British Columbia

Whistler proposes bylaw to restrict short term rentals

Whistler is considering a bylaw to help crack down on illegal overnight rentals in its residential neighbourhoods, which would also affect short term rentals through websites like Airbnb.

Proposed bylaw directed at illegal nightly rentals, not Airbnb, says Whistler mayor

Whistler is considering a bylaw to restrict short term rentals like Airbnb in residential neighbourhoods. (Canadian Press)

Whistler is considering a bylaw to help crack down on illegal overnight rentals in its residential neighbourhoods, which would also affect short term rentals through websites like Airbnb.

Any home rental under four consecutive weeks is illegal in Whistler, but enforcement has become an issue as rentals continue to proliferate, reducing the available housing supply.  

Mayor Nancy Wilhelm-Morden says Whistler wants to preserve its rental stock for people that need and want to live in Whistler, including employees who are being thrown out of residential housing.

"We don't want our employees shoved out the back door, so that tourists can now rent those units on a nightly basis," said Wilhelm-Morden. "That's not the model that works for us."

The proposed bylaw would require all tourist rentals, like hotels, condos, hostels and bed and breakfasts to have a business licence for an annual cost of $165.

"You can't get a business licence unless you're properly zoned, so we simply monitor the marketing and if people are marketing their units as available for nightly or short term rental, and they don't have a business licence, they will be issued a ticket with a fine of $1,000 per day," said Wilhelm-Morden.

In a notice to residents, the municipality outlined the bylaw's intent and appealed for feedback at a June 6 meeting.

The municipality says council and staff received feedback from 65 people, and the recommendations will come before it at an upcoming meeting. 

Beyond the crunch on workers' housing, Wilhelm-Morden says tourist accommodation isn't suited for residential subdivisions, because they don't have infrastructure like street lights and garbage pickup.

In addition, she says illegal rentals put their own insurance at risk and risk the safety of their guests. 

"We've had instances where someone has called 911 for some kind of emergency service, and they don't know the address of the place they're staying at.

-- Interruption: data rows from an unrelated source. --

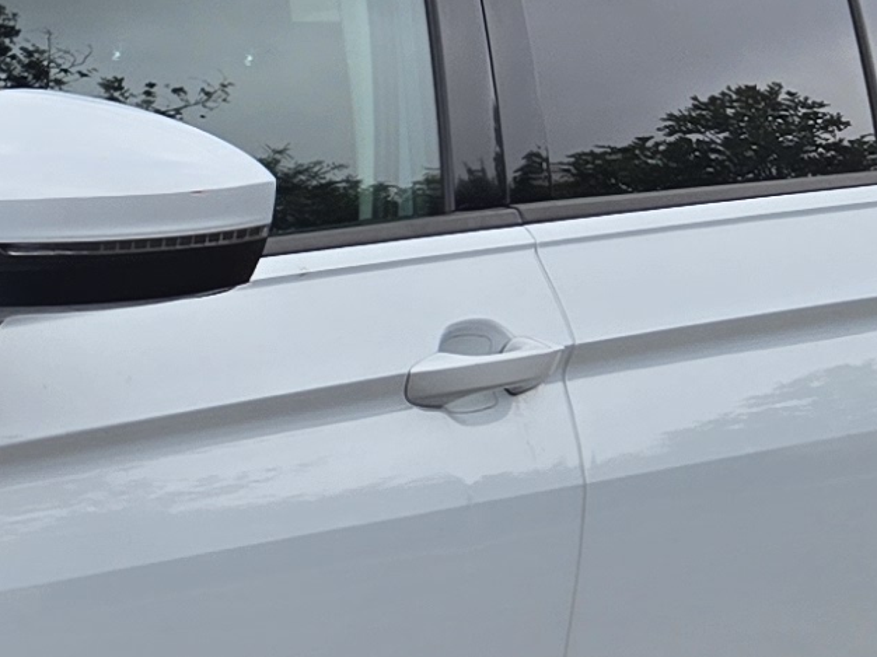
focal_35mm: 147
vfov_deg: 10.0
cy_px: 684
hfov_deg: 12.1
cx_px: -787
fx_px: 3723
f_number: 1.8
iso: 25
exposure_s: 1/827
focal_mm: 5.4
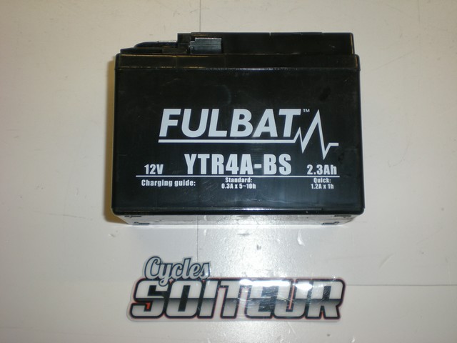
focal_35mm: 44
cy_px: 172
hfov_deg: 42.9
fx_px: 581
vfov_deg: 32.9
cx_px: 228
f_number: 3.5
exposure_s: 1/30
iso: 50
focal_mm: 7.4
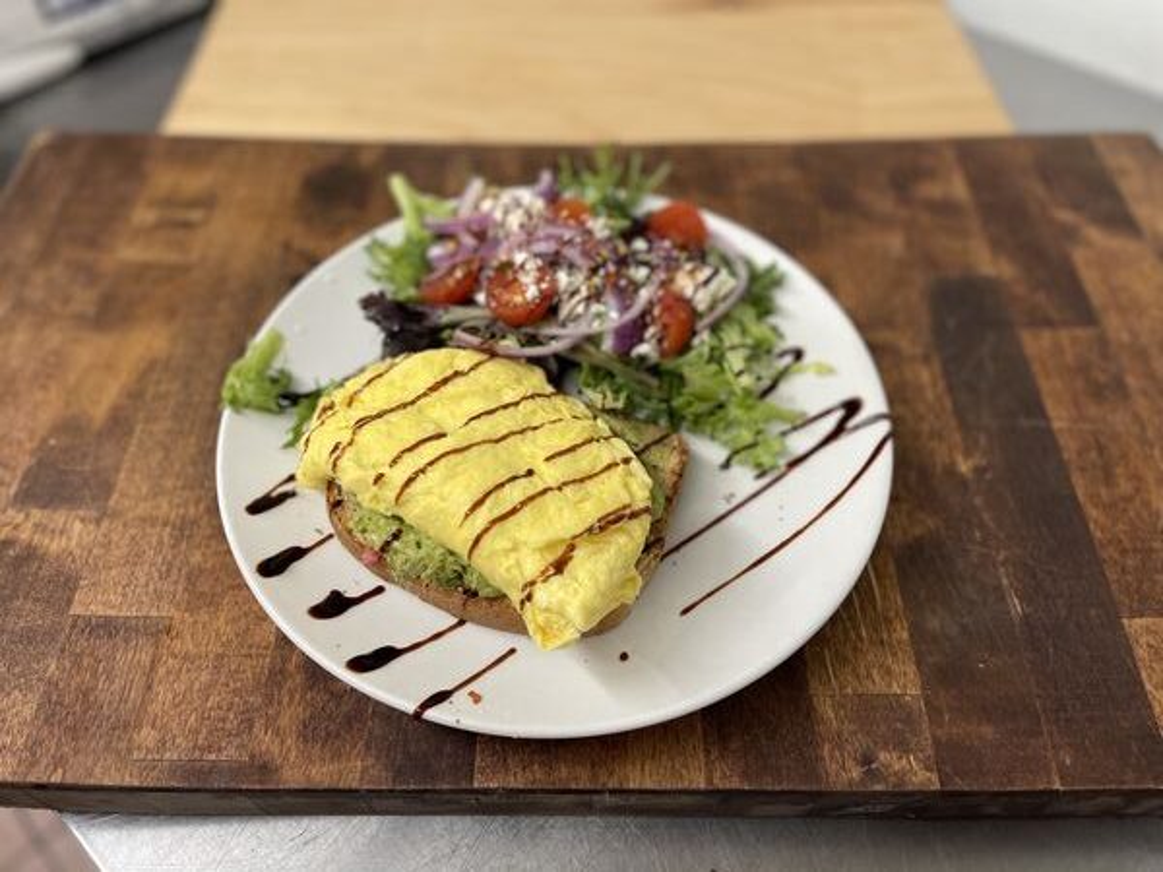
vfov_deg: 53.1
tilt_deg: -51.5
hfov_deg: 67.3
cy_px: 436
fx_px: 874
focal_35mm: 26
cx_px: 582
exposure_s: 1/62
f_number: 1.6
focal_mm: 5.1
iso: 100
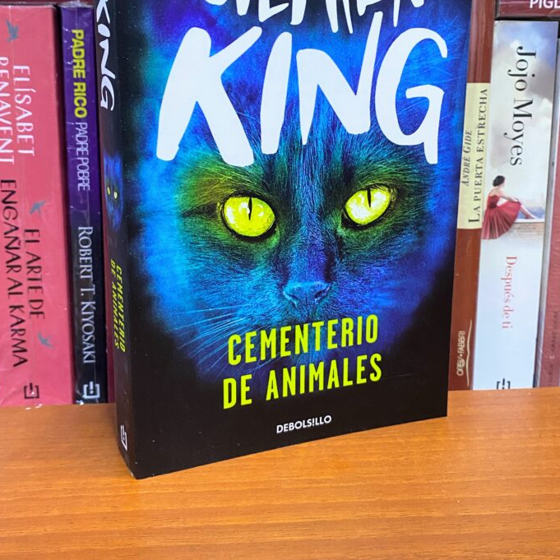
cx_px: 282
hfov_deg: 46.0
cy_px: 218
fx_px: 659
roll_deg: +0.3
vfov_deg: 45.7
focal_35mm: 36
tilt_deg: -8.6
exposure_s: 1/30
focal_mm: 4.25
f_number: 1.8
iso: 500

They don't even know what subdivision they're in, so our subdivisions simply are not set up for tourist accommodation."

Whistler's mayor says Airbnb is appealing to Whistler residents and city staff to change its zoning system to permit home sharing. (John MacDougall/Getty Images)

Airbnb responds

According to one resident, Airbnb learned of the municipality's proposed changes and sent an email to some Whistler residents a few days ago, warning them that a ban on home sharing in residential zoned neighbourhoods would create "a confusing and imbalanced system for residents and guests."

The email went on to urge members of the home-sharing community to communicate to the mayor and city council why home sharing should be permitted in all zones. 

While the mayor of Whistler says the bylaw is not directed towards Airbnb, but illegal nightly rentals, she says Airbnb has sent a letter to her pleading that Whistler change its zoning system.